13.      O artigo 6.°, n.os 1 e 4, da Diretiva 2001/29 estabelece:

«1. Os Estados‑Membros assegurarão proteção jurídica adequada contra a neutralização de qualquer medida eficaz de caráter tecnológico por pessoas que saibam ou devam razoavelmente saber que é esse o seu objetivo.

[…]

4. Não obstante a proteção jurídica prevista no n.° 1, na falta de medidas voluntárias tomadas pelos titulares de direitos, nomeadamente de acordos entre titulares de direitos e outras partes interessadas, os Estados‑Membros tomarão as medidas adequadas para assegurar que os titulares de direitos coloquem à disposição dos beneficiários de exceções ou limitações previstas na legislação nacional, nos termos das alíneas a), c), d), e e) do n.° 2 do artigo 5.° e das alíneas a), b) ou e) do n.° 3 do artigo 5.°, os meios que lhes permitam beneficiar dessa exceção ou limitação, sempre que os beneficiários em questão tenham legalmente acesso à obra ou a outro material protegido em causa.

[…]»

→ Tarefa: Por favor, dê a continuação do excerto sobre a proteção jurídica das medidas de caráter tecnológico na Diretiva 2001/29, a partir do ponto em que termina.

→ Registos:

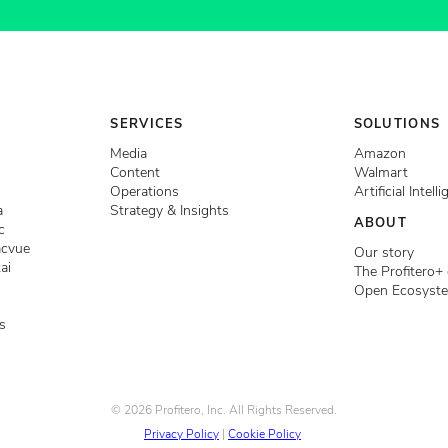
SERVICES
SOLUTIONS
Media
Amazon
Content
Walmart
Operations
Artificial Intell
a
Strategy & Insights
ABOUT
c
acvue
Our story
ai
The Profitero+
Open Ecosyst
s
© 2026 Profitero, Inc. All Rights Reserved.
Privacy Policy
|
Cookie Policy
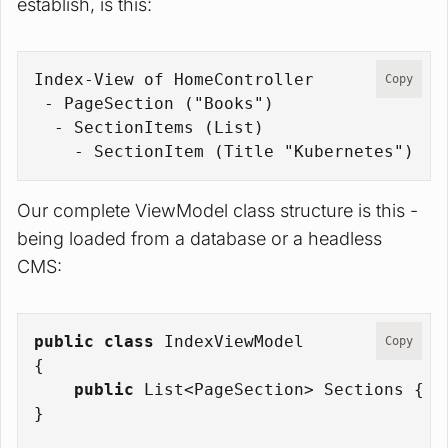
establish, is this:
Index-View of HomeController
Copy
 - PageSection ("Books")
  - SectionItems (List
)
    - SectionItem (Title "Kubernetes")
Our complete ViewModel class structure is this -
being loaded from a database or a headless
CMS:
public
class
IndexViewModel
Copy
{
public
 List<PageSection> Sections { 
g
}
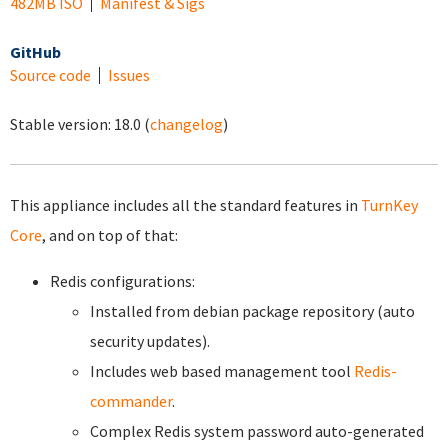
482MB ISO
Manifest & Sigs
GitHub
Source code
Issues
Stable version:
18.0
(
changelog
)
This appliance includes all the standard features in
TurnKey
Core
, and on top of that:
Redis configurations:
Installed from debian package repository (auto
security updates).
Includes web based management tool
Redis-
commander
.
Complex Redis system password auto-generated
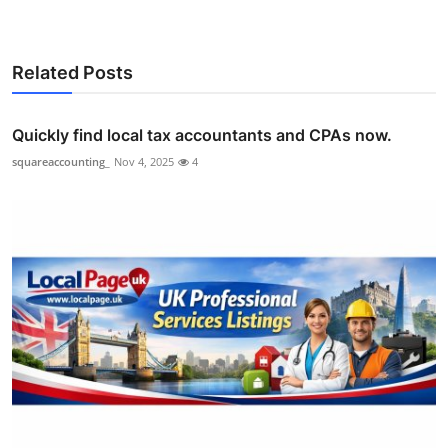
Related Posts
Quickly find local tax accountants and CPAs now.
squareaccounting_
Nov 4, 2025
4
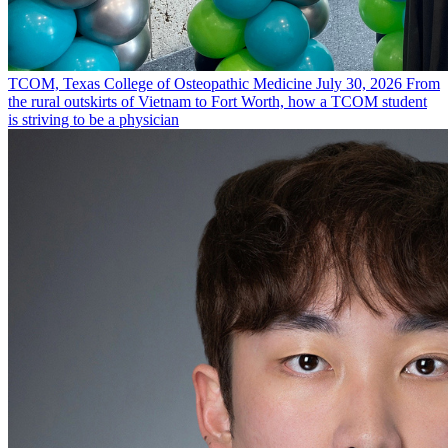
TCOM, Texas College of Osteopathic Medicine
July 30, 2026
From
the rural outskirts of Vietnam to Fort Worth, how a TCOM student
is striving to be a physician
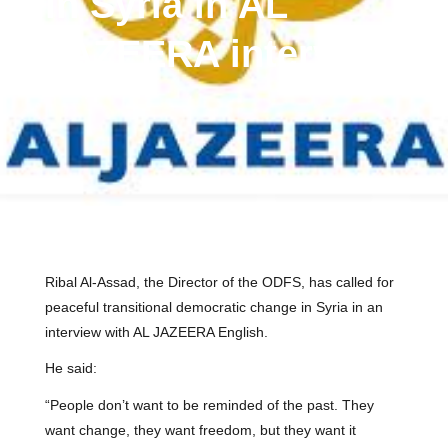
in Syria in AL
JAZEERA interview
Ribal Al-Assad, the Director of the ODFS, has called for
peaceful transitional democratic change in Syria in an
interview with AL JAZEERA English.
He said:
“People don’t want to be reminded of the past. They
want change, they want freedom, but they want it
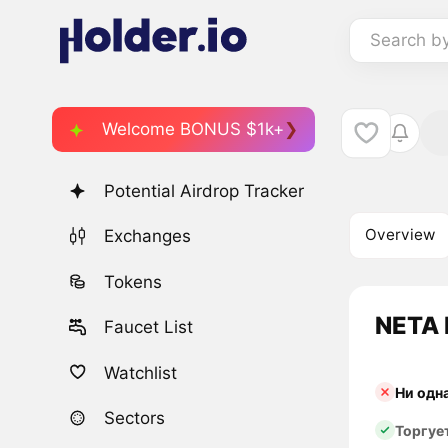
Search b
Welcome BONUS $1k+
Potential Airdrop Tracker
Overview
Exchanges
Tokens
NETA 
Faucet List
Watchlist
Ни одн
Sectors
Торгуе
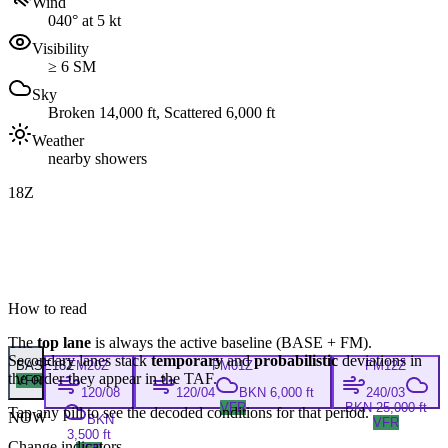
Wind
040° at 5 kt
Visibility
≥ 6 SM
Sky
Broken 14,000 ft, Scattered 6,000 ft
Weather
nearby showers
18Z
How to read
The
top lane
is always the active baseline (
BASE
+
FM
).
Secondary lanes stack
temporary
and
probabilistic
deviations in
BASE
18Z
FM
20Z
FM
01Z
FM
12Z
the order they appear in the TAF.
VFR
120/08
120/04
BKN 6,000 ft
240/03
VFR
BKN 25,000 ft
Tap any pill to see the decoded conditions for that period.
NOW
BKN
VFR
3,500 ft
Change indicators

→ Resposta:
II – Factos, pedido de parecer e tramitação do processo no Tribunal de Justiça

A –    Enquadramento factual

14.      Em 2009, iniciaram‑se negociações na OMPI para a eventual celebração de um tratado internacional destinado a introduzir limitações e exceções ao direito de autor em benefício das pessoas cegas, com deficiência visual ou com outras dificuldades de acesso a textos impressos, com o objetivo de facilitar o intercâmbio transfronteiras de livros e outro material impresso em formato acessível.

15.      Em 26 de novembro de 2012, o Conselho adotou uma decisão que autorizava a Comissão a participar nessas negociações, em nome da União Europeia (9). As negociações na OMPI foram concluídas com êxito na conferência diplomática realizada em Marraquexe entre 17 e 28 de junho de 2013 e conduziram à adoção do Tratado de Marraquexe em 27 de junho de 2013.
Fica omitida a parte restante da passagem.